Activity: Pick out every line in the records that contains the word "preuve" with matching case, and copy each of those lines.
BEGIN
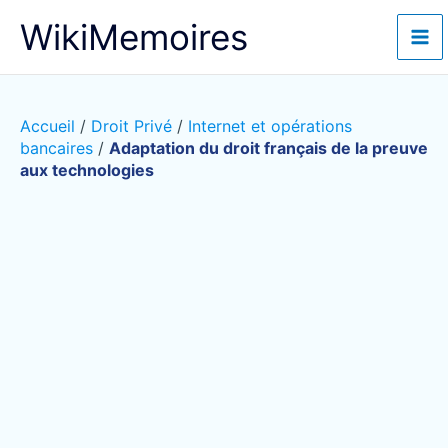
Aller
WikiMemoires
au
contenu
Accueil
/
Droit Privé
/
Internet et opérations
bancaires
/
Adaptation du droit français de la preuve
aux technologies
END
BEGIN
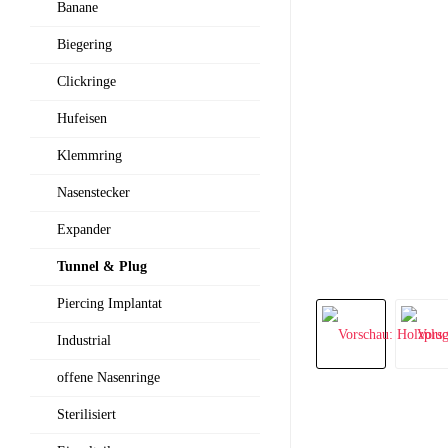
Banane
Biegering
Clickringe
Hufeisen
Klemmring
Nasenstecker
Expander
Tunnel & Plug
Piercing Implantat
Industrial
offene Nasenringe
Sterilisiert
END
Response area:
Adaptation du droit français de la preuve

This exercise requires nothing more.